QUOTED PASSAGE —
□ □ □ □ □ □ □
Exam-Style Problem

9231 P23 - Jun 2025 - Q8 - 3 marks

5902

(a) Find the values of \(a\) for which the system of equations

\(\begin{aligned}\frac{3}{2}x+3y+8z&=1\\ax+3y+4z&=2\\ay-z&=3\end{aligned}\)

does not have a unique solution.

The matrix \(\mathbf{A}\) is given by

\(\mathbf{A}=\begin{pmatrix}\frac{3}{2}&3&8\\0&3&4\\0&0&-1\end{pmatrix}\).

(b) Given that \(\mathbf{B}=\mathbf{A}^{-1}\), use the characteristic equation of \(\mathbf{A}\) to show that \(\mathbf{B}^{2}=p\mathbf{I}+q\mathbf{A}\), where \(p\) and \(q\) are constants to be determined.

(c) Find a matrix \(\mathbf{P}\) and a diagonal matrix \(\mathbf{D}\) such that \(\mathbf{A}^{-1}=\mathbf{P}\mathbf{D}\mathbf{P}^{-1}\).

Solution Checked by expert

Answer: (a) The system does not have a unique solution when

\(a=\frac{3}{16}(1\pm \sqrt{17})\).

(b) \(\mathbf{B}^2=p\mathbf{I}+q\mathbf{A}\) with

\(p=\frac{7}{9},\quad q=-\frac{2}{9}.\)

\(\mathbf{B}^2=\frac{7}{9}\mathbf{I}-\frac{2}{9}\mathbf{A}.\)

\(\mathbf{P}=\begin{pmatrix}1&2&2\\0&1&1\\0&0&-1\end{pmatrix},\quad \mathbf{D}=\begin{pmatrix}\frac{2}{3}&0&0\\0&\frac{1}{3}&0\\0&0&-1\end{pmatrix}.\)

Then \(\mathbf{A}^{-1}=\mathbf{PDP}^{-1}\).

(a) A system of three linear equations does not have a unique solution when the determinant of its coefficient matrix is zero.

The coefficient matrix is

\(\begin{pmatrix}\frac32&3&8\\a&3&4\\0&a&-1\end{pmatrix}.\)

\(\det\begin{pmatrix}\frac32&3&8\\a&3&4\\0&a&-1\end{pmatrix}=0.\)

Expanding along the first row,

\(\det=\frac32\begin{vmatrix}3&4\\a&-1\end{vmatrix}-3\begin{vmatrix}a&4\\0&-1\end{vmatrix}+8\begin{vmatrix}a&3\\0&a\end{vmatrix}.\)

This gives

\(\det=\frac32(-3-4a)-3(-a)+8a^2.\)

Hence

\(\det=-\frac92-6a+3a+8a^2=8a^2-3a-\frac92.\)

Therefore

\(8a^2-3a-\frac92=0.\)
□ □ □ □ □ □ □
(Dataset items)

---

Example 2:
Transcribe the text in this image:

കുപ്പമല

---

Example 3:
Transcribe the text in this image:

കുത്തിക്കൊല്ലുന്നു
□ □ □ □ □ □ □
THINGS TO DO —
[1] Render this sentence from the exam problem in Spanish: "A system of three linear equations does not have a unique solution when the determinant of its coefficient matrix is zero."
[2] In the exam problem, along which row is the determinant of the coefficient matrix expanded?
[3] Write the next part of the worked solution to the exam problem, picking up after its final equation.
None of the tasks requires the records.

THE ANSWERS —
[1] Un sistema de tres ecuaciones lineales no tiene solución única cuando el determinante de su matriz de coeficientes es cero.

[2] The first row.

[3]
Multiplying by 2,

\(16a^2-6a-9=0.\)

Using the quadratic formula,

\(a=\frac{6\pm \sqrt{36+576}}{32}=\frac{6\pm 6\sqrt{17}}{32}=\frac{3}{16}(1\pm \sqrt{17}).\)

(b) Since \(\mathbf{A}\) is upper triangular, its eigenvalues are \(\frac32,\ 3,\ -1\).

So the characteristic equation is

\((\lambda-\frac32)(\lambda-3)(\lambda+1)=0.\)

Expanding,

\(\lambda^3-\frac72\lambda^2+\frac92=0.\)

By the Cayley–Hamilton theorem,

\(\mathbf{A}^3-\frac72\mathbf{A}^2+\frac92\mathbf{I}=\mathbf{0}.\)

\(\frac92\mathbf{I}=\frac72\mathbf{A}^2-\mathbf{A}^3.\)

Multiply by \(\mathbf{A}^{-2}=\mathbf{B}^2\):

\(\frac92\mathbf{B}^2=\frac72\mathbf{I}-\mathbf{A}.\)

Hence

\(\mathbf{B}^2=\frac79\mathbf{I}-\frac29\mathbf{A}.\)

Therefore \(p=\frac79\) and \(q=-\frac29\).

For \(\lambda=\frac32\):

\((\mathbf{A}-\frac32\mathbf{I})\mathbf{x}=\mathbf{0}\) gives

\(\begin{pmatrix}0&3&8\\0&\frac32&4\\0&0&-\frac52\end{pmatrix}\begin{pmatrix}x\\y\\z\end{pmatrix}=\mathbf{0}.\)

From the third row, \(z=0\); then from the second row, \(y=0\). So one eigenvector is

\(\begin{pmatrix}1\\0\\0\end{pmatrix}.\)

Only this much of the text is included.